The Permian Basin took the brunt of the domestic rig losses for the week ending Friday (March 1), but one rig was added to the U.S natural gas patch to bring the tally to 195, 14 more than a year ago, Baker Hughes, a GE Company (BHGE), reported.

The loss of 10 domestic oil rigs overall, including seven in the Permian, reduced the oil rig count to 843, still 43 more than a year ago.

The total U.S. rig count stood at 1,038 for the week, versus 981 a year ago, according to BHGE data. Nearly all of the domestic rigs are land-based at 1,015, with one in inland waters and 22 at work in the Gulf of Mexico.

As of Friday, Canada had three more gas rigs at work to end at 71, versus 91 a year earlier, while the oil count fell by four to 140. A year ago, Canada was running 211 oil rigs.

The North American rig count overall ended the week at 1,249, down from 1,283 a year ago. Of the overall count, 911 rigs are horizontals, with 67 directional and 60 vertical.

There were minute gains, with the Barnett Shale in North Texas doubling its rig count with the addition of one rig, and in the Haynesville Shale, which added one rig to total 58.

The Permian, which straddles West Texas and southeastern New Mexico, lost the most rigs, but the total was still overwhelming any other area of North America at 466, which is higher than a year ago, when 434 rigs were in operation.

Losing one rig each were the Denver-Julesburg/Niobrara and Williston basins, as well as the Mississippian Lime. In all other regions, the rig count was flat week/week.

There were only two states gaining rigs overall last week, with California up three to 15, and Louisiana, which added one rig to bring its count to 65.

Given that the Permian lost the most rigs for the week, it may have not been a surprise that Texas also came out on the losing end in the count, with five rigs overall dropped in state territory to end at 503, versus 483 for the same period a year ago.

Oklahoma, which lost two rigs for the week, stood at 115 total from 124 a year ago. Alaska also dropped two rigs to stand at 11, exactly where it was last year. Also losing one rig each were New Mexico, North Dakota and Wyoming.

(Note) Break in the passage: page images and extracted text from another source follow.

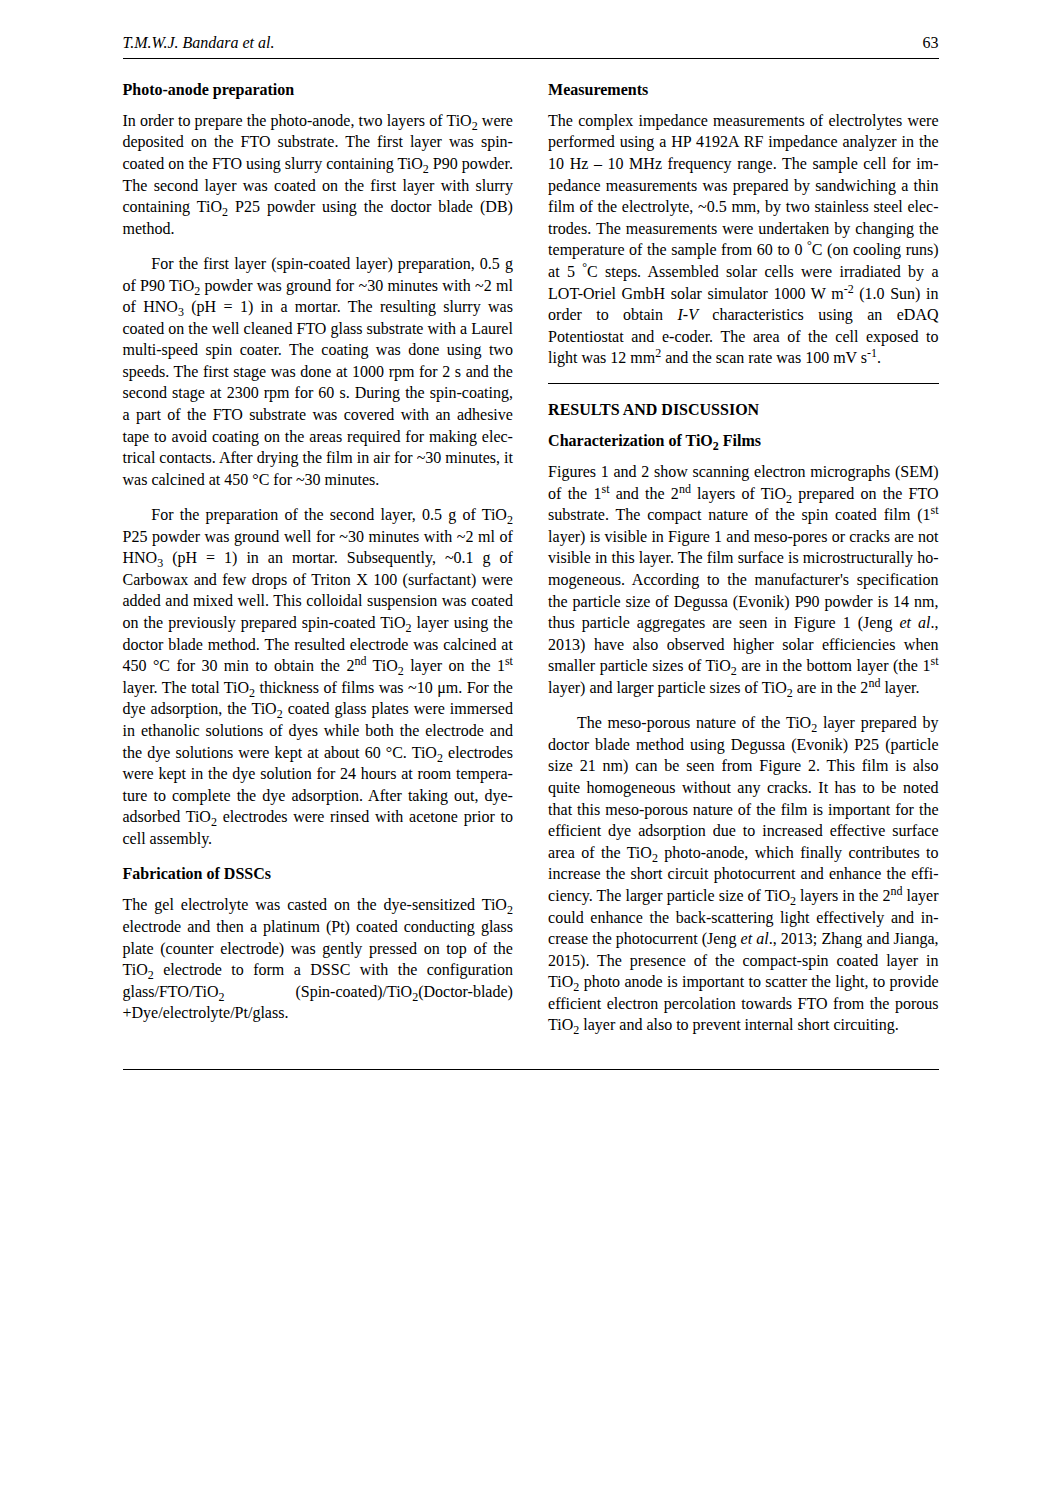T.M.W.J. Bandara et al. 63
Photo-anode preparation
In order to prepare the photo-anode, two layers of TiO2 were deposited on the FTO substrate. The first layer was spin-coated on the FTO using slurry containing TiO2 P90 powder. The second layer was coated on the first layer with slurry containing TiO2 P25 powder using the doctor blade (DB) method.
For the first layer (spin-coated layer) preparation, 0.5 g of P90 TiO2 powder was ground for ~30 minutes with ~2 ml of HNO3 (pH = 1) in a mortar. The resulting slurry was coated on the well cleaned FTO glass substrate with a Laurel multi-speed spin coater. The coating was done using two speeds. The first stage was done at 1000 rpm for 2 s and the second stage at 2300 rpm for 60 s. During the spin-coating, a part of the FTO substrate was covered with an adhesive tape to avoid coating on the areas required for making electrical contacts. After drying the film in air for ~30 minutes, it was calcined at 450 °C for ~30 minutes.
For the preparation of the second layer, 0.5 g of TiO2 P25 powder was ground well for ~30 minutes with ~2 ml of HNO3 (pH = 1) in an mortar. Subsequently, ~0.1 g of Carbowax and few drops of Triton X 100 (surfactant) were added and mixed well. This colloidal suspension was coated on the previously prepared spin-coated TiO2 layer using the doctor blade method. The resulted electrode was calcined at 450 °C for 30 min to obtain the 2nd TiO2 layer on the 1st layer. The total TiO2 thickness of films was ~10 μm. For the dye adsorption, the TiO2 coated glass plates were immersed in ethanolic solutions of dyes while both the electrode and the dye solutions were kept at about 60 °C. TiO2 electrodes were kept in the dye solution for 24 hours at room temperature to complete the dye adsorption. After taking out, dye-adsorbed TiO2 electrodes were rinsed with acetone prior to cell assembly.
Fabrication of DSSCs
The gel electrolyte was casted on the dye-sensitized TiO2 electrode and then a platinum (Pt) coated conducting glass plate (counter electrode) was gently pressed on top of the TiO2 electrode to form a DSSC with the configuration glass/FTO/TiO2 (Spin-coated)/TiO2(Doctor-blade) +Dye/electrolyte/Pt/glass.
Measurements
The complex impedance measurements of electrolytes were performed using a HP 4192A RF impedance analyzer in the 10 Hz – 10 MHz frequency range. The sample cell for impedance measurements was prepared by sandwiching a thin film of the electrolyte, ~0.5 mm, by two stainless steel electrodes. The measurements were undertaken by changing the temperature of the sample from 60 to 0 °C (on cooling runs) at 5 °C steps. Assembled solar cells were irradiated by a LOT-Oriel GmbH solar simulator 1000 W m-2 (1.0 Sun) in order to obtain I-V characteristics using an eDAQ Potentiostat and e-coder. The area of the cell exposed to light was 12 mm2 and the scan rate was 100 mV s-1.
RESULTS AND DISCUSSION
Characterization of TiO2 Films
Figures 1 and 2 show scanning electron micrographs (SEM) of the 1st and the 2nd layers of TiO2 prepared on the FTO substrate. The compact nature of the spin coated film (1st layer) is visible in Figure 1 and meso-pores or cracks are not visible in this layer. The film surface is microstructurally homogeneous. According to the manufacturer's specification the particle size of Degussa (Evonik) P90 powder is 14 nm, thus particle aggregates are seen in Figure 1 (Jeng et al., 2013) have also observed higher solar efficiencies when smaller particle sizes of TiO2 are in the bottom layer (the 1st layer) and larger particle sizes of TiO2 are in the 2nd layer.
The meso-porous nature of the TiO2 layer prepared by doctor blade method using Degussa (Evonik) P25 (particle size 21 nm) can be seen from Figure 2. This film is also quite homogeneous without any cracks. It has to be noted that this meso-porous nature of the film is important for the efficient dye adsorption due to increased effective surface area of the TiO2 photo-anode, which finally contributes to increase the short circuit photocurrent and enhance the efficiency. The larger particle size of TiO2 layers in the 2nd layer could enhance the back-scattering light effectively and increase the photocurrent (Jeng et al., 2013; Zhang and Jianga, 2015). The presence of the compact-spin coated layer in TiO2 photo anode is important to scatter the light, to provide efficient electron percolation towards FTO from the porous TiO2 layer and also to prevent internal short circuiting.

Drilling down, NGI’s rig count data for other U.S. basins showed only one true gainer for the week, California, whose rig count ended at 15, a 25% increase week/week. The Tuscaloosa Marine Shale dropped one rig to end at one, while the San Juan Basin was down one rig to end at two.

Nabors Industries Ltd., which owns and operates one of the world’s largest land-based drilling rig fleets, as well as offshore rig platforms, reported that in 4Q2018 daily margins in the U.S. drilling segment increased by $700 million from the third quarter as dayrates moved higher in the onshore and Gulf of Mexico activity strengthened.

“Rig count in the Lower 48 has held up much better than industry observers expected,” CEO Anthony Petrello said during a quarterly conference call. “Although more operators than usual did not renew expired contracts at the beginning of the year, the rigs were rapidly picked up by other customers…

“Essentially all of our super-spec rigs remain contracted, albeit with some short periods of idle time between contracts. In addition, spot pricing remains firm at the peak levels attained during the fourth quarter.”